The apparatus and material used are: slides with depressions, fine forks, hypodermic needles, clean slides (as referred to above), paper tissue, bottles for the fixative solutions, and Pasteur pipettes. The solutions used are as follows:
1. Hypotonic solution of sodium citrate (1%)
1 g dihydrated trisodium citrate (Na3C6H5O72H2O)
100 ml distilled H2O
2. Fixative solution I: acetic-ethanol (60%)
The fixative solutions should be prepared immediately before the processing of the slides: they cannot be stocked.
3 ml ethanol, 3 ml acetic acid, 4 ml distilled H2O
3. Fixative solution II: acetic-ethanol (100%)
2 ml ethanol, 2 ml acetic acid
4. Fixative solution III:
Glacial acetic acid
5. Phosphate buffer pH 6.8:
4.75 g dibasic sodium phosphate (Na2HPO4), 4.5 g monobasic potassium phosphate (KH2PO4), 1000 ml distilled H2O
6. Giemsa - this solution can be used only two times - do not stock.
0.76 g Giemsa, 50 ml glycerol, 50 ml methanol
7. Staining solution (Giemsa 3%0
20 ml phosphate buffer, 77 ml distilled H2O, 3 ml Giemsa
Dissect the material in sodium citrate solution (see Figure 3) and:
Figure 4. (a) Mitotic metaphase of Drosophila willistoni female larva; (b) meiotic chromosomes of a Drosophila willistoni male larva. Bars = 10 mm.
(a) transfer the material to a slide adding a drop of sodium citrate for at least 5 min;
(b) remove the excess citrate with the tip of a Pasteur pipette;
(c) place two drops of fixative solution I around the material, spreading with the tip of the hypodermic needle;
(d) place again two new drops of fixative solution I;
(e) observe the material under microscope and remove the excess of tissue;
(f) cut the material into small pieces using the hypodermic needle;
(g) add another drop of the fixative solution I;
(h - i) after the retraction of the fixative solution I, place small rolls of filter paper in the extremities of the slides to absorb the excess of liquid and add two drops of fixative solution II;
(j - l) take care for the fixation solution II to uniformly cover the material, allowing the spreading and sticking of the cells to the slide;
(m) after around 30 sec, add two drops of fixative solution III;
(n) wait for the complete retraction of fixative solution III and remove the excess. Leave the slide drying for at least 2 h at room temperature;
(o) stain the slide with Giemsa 3%, in phosphate buffer pH 6.8, for 15 min.

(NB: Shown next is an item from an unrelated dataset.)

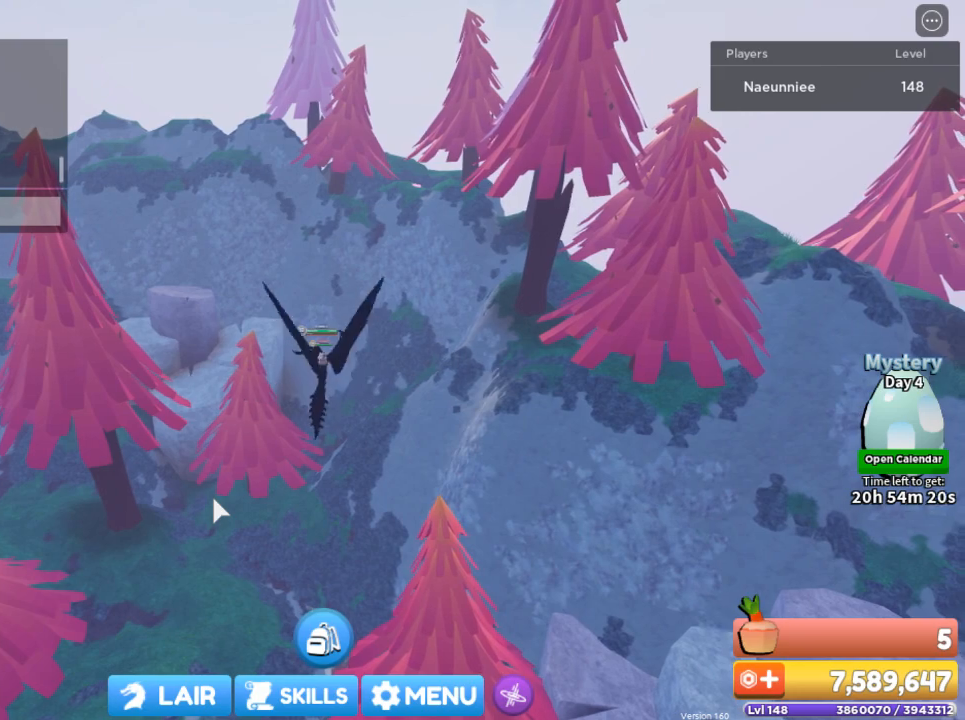
{"keys": [], "mouse": [], "events": []}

It is important to call attention to the fact that in brain ganglia preparations, mitotic figures (Figure 4a) are found in almost 100% of the slides, whereas meiotic male figures (Figure 4b) are detected in around 10% of the testes or imaginal discs processed.

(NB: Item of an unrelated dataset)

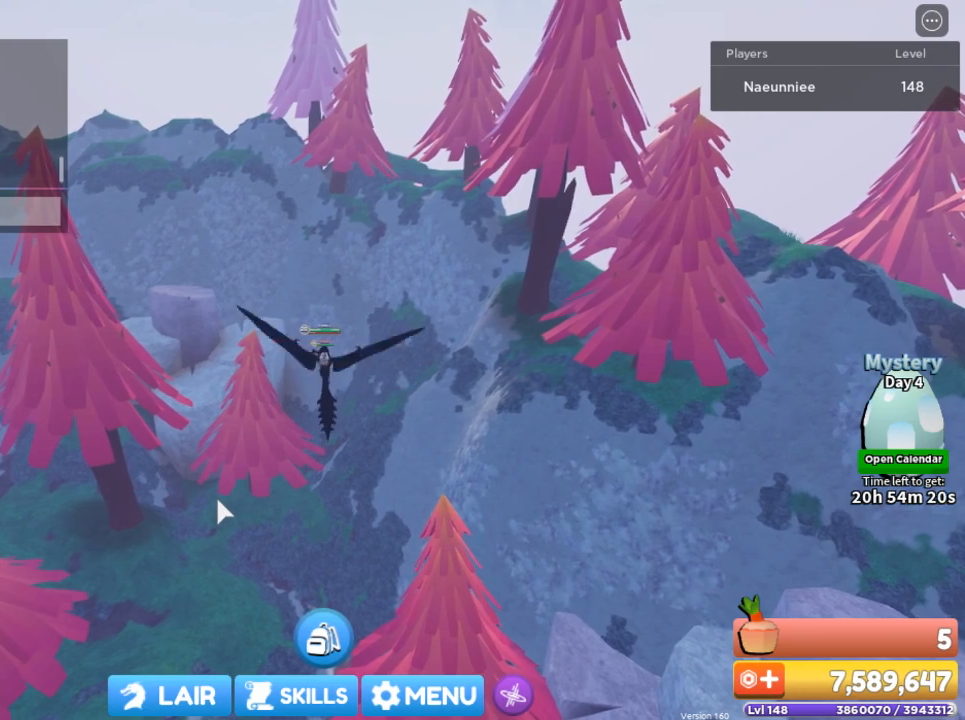
{"keys": [], "mouse": [], "events": []}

Acknowledgments: This study was supported by the Brazilian Agencies CNPq, FAPERGS and PROPESQ-UFRGS (fellowships and grants) and by the PEDECIBA and CSIC Uruguayan Agencies (grants).
References: Imai, H.T., R.H. Crozier, and R.W. Taylor 1977, Chromosoma 59: 341-393; Imai, H.T., R.W. Taylor, M.W. Crosland, and R.H. Crozier 1988, Jpn. J. Genet. 63: 159-185.